[[ Exercise materials open ]]
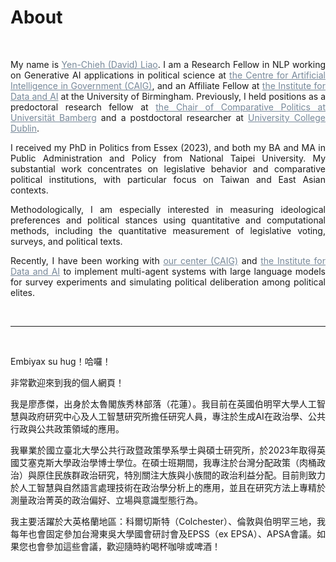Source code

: # About


&nbsp;
&nbsp;
&nbsp;

<div style="text-align: justify">

My name is <a href="https://www.birmingham.ac.uk/staff/profiles/gov/liao-yen-chieh" style="color:#778899; text-decoration: bold;" target="_blank">Yen-Chieh (David) Liao</a>. I am a Research Fellow in NLP working on Generative AI applications in political science at <a href="https://www.birmingham.ac.uk/research/centres-institutes/centre-for-artificial-intelligence-in-government" style="color:#778899; text-decoration: underline;" target="_blank">the Centre for Artificial Intelligence in Government (CAIG)</a>, and an Affiliate Fellow at <a href="https://www.birmingham.ac.uk/research/centres-institutes/data-and-ai" style="color:#778899; text-decoration: underline;" target="_blank">the Institute for Data and AI</a> at the University of Birmingham. Previously, I held positions as a predoctoral research fellow at <a href="https://www.uni-bamberg.de/en/comparpol/faculty-and-staff/thomas-saalfeld/" style="color:#778899; text-decoration: underline;" target="_blank">the Chair of Comparative Politics at Universität Bamberg</a> and a postdoctoral researcher at <a href="https://www.ucd.ie/spire/" style="color:#778899; text-decoration: underline;" target="_blank">University College Dublin</a>.

I received my PhD in Politics from Essex (2023), and both my BA and MA in Public Administration and Policy from National Taipei University. My substantial work concentrates on legislative behavior and comparative political institutions, with particular focus on Taiwan and East Asian contexts.

Methodologically, I am especially interested in measuring ideological preferences and political stances using quantitative and computational methods, including the quantitative measurement of legislative voting, surveys, and political texts.

Recently, I have been working with <a href="https://www.birmingham.ac.uk/research/centres-institutes/centre-for-artificial-intelligence-in-government" style="color:#778899; text-decoration: underline;" target="_blank">our center (CAIG)</a> and <a href="https://www.birmingham.ac.uk/research/centres-institutes/data-and-ai" style="color:#778899; text-decoration: underline;" target="_blank">the Institute for Data and AI</a>  to implement multi-agent systems with large language models for survey experiments and simulating political deliberation among political elites.

&nbsp;&nbsp;

-----

&nbsp;
&nbsp;&nbsp;

Embiyax su hug！哈囉！

非常歡迎來到我的個人網頁！

我是廖彥傑，出身於太魯閣族秀林部落（花蓮）。我目前在英國伯明罕大學人工智慧與政府研究中心及人工智慧研究所擔任研究人員，專注於生成AI在政治學、公共行政與公共政策領域的應用。

我畢業於國立臺北大學公共行政暨政策學系學士與碩士研究所，於2023年取得英國艾塞克斯大學政治學博士學位。在碩士班期間，我專注於台灣分配政策（肉桶政治）與原住民族群政治研究，特別關注大族與小族間的政治利益分配。目前則致力於人工智慧與自然語言處理技術在政治學分析上的應用，並且在研究方法上專精於測量政治菁英的政治偏好、立場與意識型態行為。

我主要活躍於大英格蘭地區：科爾切斯特（Colchester）、倫敦與伯明罕三地，我每年也會固定參加台灣東吳大學國會研討會及EPSS（ex EPSA）、APSA會議。如果您也會參加這些會議，歡迎隨時約喝杯咖啡或啤酒！


&nbsp;&nbsp;
&nbsp;&nbsp;
&nbsp;&nbsp;


<!-- <div style="text-align: center">

[![Linkedin Badge](https://img.shields.io/badge/linkedin-0077B5?style=for-the-badge&logo=linkedin&logoColor=white)](https://www.linkedin.com/authwall?trk=gf&trkInfo=AQERrkO9JeuxgQAAAYGIXxZw-IMriZ16fxaCyQ9B4fcr8SgrQXFIA4WvPBytf98cJPl4KsPT6KiRHzqt-s3Ozl8_IoJ8cn9_lBY1_kQiozmVJV_bXf0xolwYZIIc_TwCBrvqjMU=&original_referer=https://davidycliao.github.io/&sessionRedirect=https%3A%2F%2Fwww.linkedin.com%2Fin%2Fdavid-yen-chieh-liao-51a0a3168%2F)
[![Twitter Badge](https://img.shields.io/badge/twitter-1DA1F2?style=for-the-badge&logo=twitter&logoColor=white)](https://twitter.com/liaoyenchieh)
[![Mail Badge](https://img.shields.io/badge/Gmail-D14836?style=for-the-badge&logo=gmail&logoColor=white)](mailto:davidycliao@gamil.com)

</div> -->

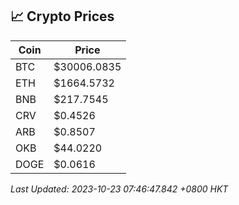 ## 📈 Crypto Prices

| Coin | Price |
| ---- | ----- |
| BTC | $30006.0835 |
| ETH | $1664.5732 |
| BNB | $217.7545 |
| CRV | $0.4526 |
| ARB | $0.8507 |
| OKB | $44.0220 |
| DOGE | $0.0616 |

_Last Updated: 2023-10-23 07:46:47.842 +0800 HKT_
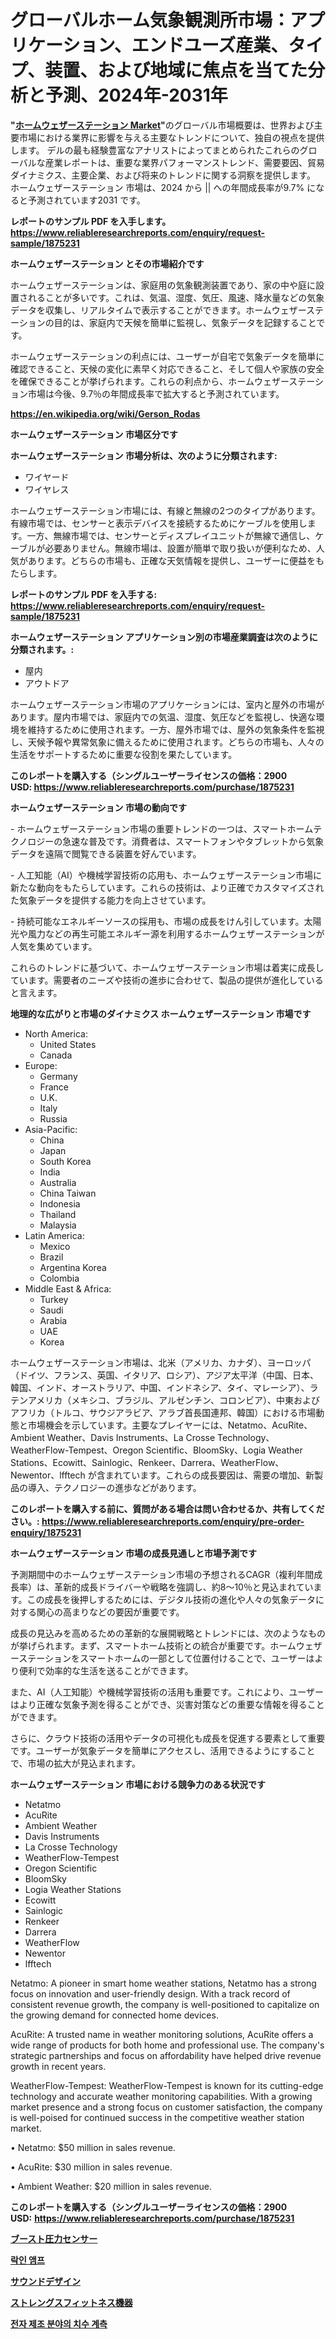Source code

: <p><h1>グローバルホーム気象観測所市場：アプリケーション、エンドユーズ産業、タイプ、装置、および地域に焦点を当てた分析と予測、2024年-2031年</h1></p><p><strong>"<a href="https://www.reliableresearchreports.com/home-weather-station-r1875231">ホームウェザーステーション Market</a>"</strong>のグローバル市場概要は、世界および主要市場における業界に影響を与える主要なトレンドについて、独自の視点を提供します。 デルの最も経験豊富なアナリストによってまとめられたこれらのグローバルな産業レポートは、重要な業界パフォーマンストレンド、需要要因、貿易ダイナミクス、主要企業、および将来のトレンドに関する洞察を提供します。 ホームウェザーステーション 市場は、2024 から || への年間成長率が9.7% になると予測されています2031 です。</p>
<p><strong>レポートのサンプル PDF を入手します。</strong><strong><a href="https://www.reliableresearchreports.com/enquiry/request-sample/1875231">https://www.reliableresearchreports.com/enquiry/request-sample/1875231</a></strong></p>
<p><strong>ホームウェザーステーション とその市場紹介です</strong></p>
<p><p>ホームウェザーステーションは、家庭用の気象観測装置であり、家の中や庭に設置されることが多いです。これは、気温、湿度、気圧、風速、降水量などの気象データを収集し、リアルタイムで表示することができます。ホームウェザーステーションの目的は、家庭内で天候を簡単に監視し、気象データを記録することです。</p><p>ホームウェザーステーションの利点には、ユーザーが自宅で気象データを簡単に確認できること、天候の変化に素早く対応できること、そして個人や家族の安全を確保できることが挙げられます。これらの利点から、ホームウェザーステーション市場は今後、9.7％の年間成長率で拡大すると予測されています。</p><a href="https://en.wikipedia.org/wiki/Gerson_Rodas"></a></p>
<p><strong><a href="https://en.wikipedia.org/wiki/Gerson_Rodas">https://en.wikipedia.org/wiki/Gerson_Rodas</a></strong></p>
<p><strong>ホームウェザーステーション&nbsp;市場区分です</strong><strong></strong></p>
<p><strong>ホームウェザーステーション 市場分析は、次のように分類されます:</strong>&nbsp;</p>
<p><ul><li>ワイヤード</li><li>ワイヤレス</li></ul></p>
<p><p>ホームウェザーステーション市場には、有線と無線の2つのタイプがあります。有線市場では、センサーと表示デバイスを接続するためにケーブルを使用します。一方、無線市場では、センサーとディスプレイユニットが無線で通信し、ケーブルが必要ありません。無線市場は、設置が簡単で取り扱いが便利なため、人気があります。どちらの市場も、正確な天気情報を提供し、ユーザーに便益をもたらします。</p></p>
<p><strong>レポートのサンプル PDF を入手する: <a href="https://www.reliableresearchreports.com/enquiry/request-sample/1875231">https://www.reliableresearchreports.com/enquiry/request-sample/1875231</a></strong></p>
<p><strong> ホームウェザーステーション アプリケーション別の市場産業調査は次のように分類されます。:</strong></p>
<p><ul><li>屋内</li><li>アウトドア</li></ul></p>
<p><p>ホームウェザーステーション市場のアプリケーションには、室内と屋外の市場があります。屋内市場では、家庭内での気温、湿度、気圧などを監視し、快適な環境を維持するために使用されます。一方、屋外市場では、屋外の気象条件を監視し、天候予報や異常気象に備えるために使用されます。どちらの市場も、人々の生活をサポートするために重要な役割を果たしています。</p></p>
<p><strong>このレポートを購入する（シングルユーザーライセンスの価格：2900 USD:</strong><strong>&nbsp;<a href="https://www.reliableresearchreports.com/purchase/1875231">https://www.reliableresearchreports.com/purchase/1875231</a></strong></p>
<p><strong>ホームウェザーステーション 市場の動向です</strong></p>
<p><p>- ホームウェザーステーション市場の重要トレンドの一つは、スマートホームテクノロジーの急速な普及です。消費者は、スマートフォンやタブレットから気象データを遠隔で閲覧できる装置を好んでいます。</p><p>- 人工知能（AI）や機械学習技術の応用も、ホームウェザーステーション市場に新たな動向をもたらしています。これらの技術は、より正確でカスタマイズされた気象データを提供する能力を向上させています。</p><p>- 持続可能なエネルギーソースの採用も、市場の成長をけん引しています。太陽光や風力などの再生可能エネルギー源を利用するホームウェザーステーションが人気を集めています。</p><p>これらのトレンドに基づいて、ホームウェザーステーション市場は着実に成長しています。需要者のニーズや技術の進歩に合わせて、製品の提供が進化していると言えます。</p></p>
<p><strong>地理的な広がりと市場のダイナミクス ホームウェザーステーション 市場です</strong></p>
<p><ul>
    <li>
        North America:
        <ul>
            <li>United States</li>
            <li>Canada</li>
        </ul>
    </li>
    <li>
        Europe:
        <ul>
            <li>Germany</li>
            <li>France</li>
            <li>U.K.</li>
            <li>Italy</li>
            <li>Russia</li>
        </ul>
    </li>
    <li>
        Asia-Pacific:
        <ul>
            <li>China</li>
            <li>Japan</li>
            <li>South Korea</li>
            <li>India</li>
            <li>Australia</li>
            <li>China Taiwan</li>
            <li>Indonesia</li>
            <li>Thailand</li>
            <li>Malaysia</li>
        </ul>
    </li>
    <li>
        Latin America:
        <ul>
            <li>Mexico</li>
            <li>Brazil</li>
            <li>Argentina Korea</li>
            <li>Colombia</li>
        </ul>
    </li>
    <li>
        Middle East & Africa:
        <ul>
            <li>Turkey</li>
            <li>Saudi</li>
            <li>Arabia</li>
            <li>UAE</li>
            <li>Korea</li>
        </ul>
    </li>
    </ul></p>
<p><p>ホームウェザーステーション市場は、北米（アメリカ、カナダ）、ヨーロッパ（ドイツ、フランス、英国、イタリア、ロシア）、アジア太平洋（中国、日本、韓国、インド、オーストラリア、中国、インドネシア、タイ、マレーシア）、ラテンアメリカ（メキシコ、ブラジル、アルゼンチン、コロンビア）、中東およびアフリカ（トルコ、サウジアラビア、アラブ首長国連邦、韓国）における市場動態と市場機会を示しています。主要なプレイヤーには、Netatmo、AcuRite、Ambient Weather、Davis Instruments、La Crosse Technology、WeatherFlow-Tempest、Oregon Scientific、BloomSky、Logia Weather Stations、Ecowitt、Sainlogic、Renkeer、Darrera、WeatherFlow、Newentor、lfftech が含まれています。これらの成長要因は、需要の増加、新製品の導入、テクノロジーの進歩などがあります。</p></p>
<p><strong>このレポートを購入する前に、質問がある場合は問い合わせるか、共有してください。:&nbsp;<a href="https://www.reliableresearchreports.com/enquiry/pre-order-enquiry/1875231">https://www.reliableresearchreports.com/enquiry/pre-order-enquiry/1875231</a></strong></p>
<p><strong>ホームウェザーステーション 市場の成長見通しと市場予測です</strong></p>
<p><p>予測期間中のホームウェザーステーション市場の予想されるCAGR（複利年間成長率）は、革新的成長ドライバーや戦略を強調し、約8〜10％と見込まれています。この成長を後押しするためには、デジタル技術の進化や人々の気象データに対する関心の高まりなどの要因が重要です。</p><p>成長の見込みを高めるための革新的な展開戦略とトレンドには、次のようなものが挙げられます。まず、スマートホーム技術との統合が重要です。ホームウェザーステーションをスマートホームの一部として位置付けることで、ユーザーはより便利で効率的な生活を送ることができます。</p><p>また、AI（人工知能）や機械学習技術の活用も重要です。これにより、ユーザーはより正確な気象予測を得ることができ、災害対策などの重要な情報を得ることができます。</p><p>さらに、クラウド技術の活用やデータの可視化も成長を促進する要素として重要です。ユーザーが気象データを簡単にアクセスし、活用できるようにすることで、市場の拡大が見込まれます。</p></p>
<p><strong>ホームウェザーステーション 市場における競争力のある状況です</strong></p>
<p><ul><li>Netatmo</li><li>AcuRite</li><li>Ambient Weather</li><li>Davis Instruments</li><li>La Crosse Technology</li><li>WeatherFlow-Tempest</li><li>Oregon Scientific</li><li>BloomSky</li><li>Logia Weather Stations</li><li>Ecowitt</li><li>Sainlogic</li><li>Renkeer</li><li>Darrera</li><li>WeatherFlow</li><li>Newentor</li><li>lfftech</li></ul></p>
<p><p>Netatmo: A pioneer in smart home weather stations, Netatmo has a strong focus on innovation and user-friendly design. With a track record of consistent revenue growth, the company is well-positioned to capitalize on the growing demand for connected home devices.</p><p>AcuRite: A trusted name in weather monitoring solutions, AcuRite offers a wide range of products for both home and professional use. The company's strategic partnerships and focus on affordability have helped drive revenue growth in recent years.</p><p>WeatherFlow-Tempest: WeatherFlow-Tempest is known for its cutting-edge technology and accurate weather monitoring capabilities. With a growing market presence and a strong focus on customer satisfaction, the company is well-poised for continued success in the competitive weather station market.</p><p>• Netatmo: $50 million in sales revenue.</p><p>• AcuRite: $30 million in sales revenue.</p><p>• Ambient Weather: $20 million in sales revenue.</p></p>
<p><strong>このレポートを購入する（シングルユーザーライセンスの価格：2900 USD:</strong>&nbsp;<strong><a href="https://www.reliableresearchreports.com/purchase/1875231">https://www.reliableresearchreports.com/purchase/1875231</a></strong></p>
<p><strong><p><a href="https://medium.com/@gregoriookeefe2023/%E6%AC%A1%E3%81%AE%E6%96%87%E7%AB%A0%E3%82%92%E6%97%A5%E6%9C%AC%E8%AA%9E%E3%81%AB%E7%BF%BB%E8%A8%B3%E3%81%97%E3%81%BE%E3%81%99-2024%E5%B9%B4%E3%81%8B%E3%82%892031%E5%B9%B4%E3%81%BE%E3%81%A7%E3%81%AE%E6%9C%9F%E9%96%93%E3%81%AB%E4%BA%88%E6%B8%AC%E3%81%95%E3%82%8C%E3%82%8B%E5%9C%B0%E5%9F%9F%E5%88%A5-%E7%AB%B6%E5%90%88%E6%88%A6%E7%95%A5%E3%81%AB%E3%82%88%E3%82%8B%E3%82%B0%E3%83%AD%E3%83%BC%E3%83%90%E3%83%AB%E3%83%96%E3%83%BC%E3%82%B9%E3%83%88%E5%9C%A7%E5%8A%9B%E3%82%BB%E3%83%B3%E3%82%B5%E3%83%BC%E5%B8%82%E5%A0%B4%E3%81%AE%E3%82%B5%E3%82%A4%E3%82%BA%E3%81%A8%E5%B8%82%E5%A0%B4%E3%83%88%E3%83%AC%E3%83%B3%E3%83%89%E5%88%86%E6%9E%90-b4bc1453cd39">ブースト圧力センサー</a></p><p><a href="https://github.com/KellyLyncyh543964/Market-Research-Report-List-3/blob/main/193319091547.md">락인 앰프</a></p><p><a href="https://github.com/roulaayoub-saad/Market-Research-Report-List-3/blob/main/395552573612.md">サウンドデザイン</a></p><p><a href="https://github.com/zjkmgcs938405/Market-Research-Report-List-4/blob/main/329057173611.md">ストレングスフィットネス機器</a></p><p><a href="https://github.com/rcabello548/Market-Research-Report-List-3/blob/main/433868891548.md">전자 제조 분야의 치수 계측</a></p></strong></p>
[[ Exercise materials closed ]]
*Action item*. State how many lines in the material above hold the word "decoration". Add nothing else.

*Solution*. 2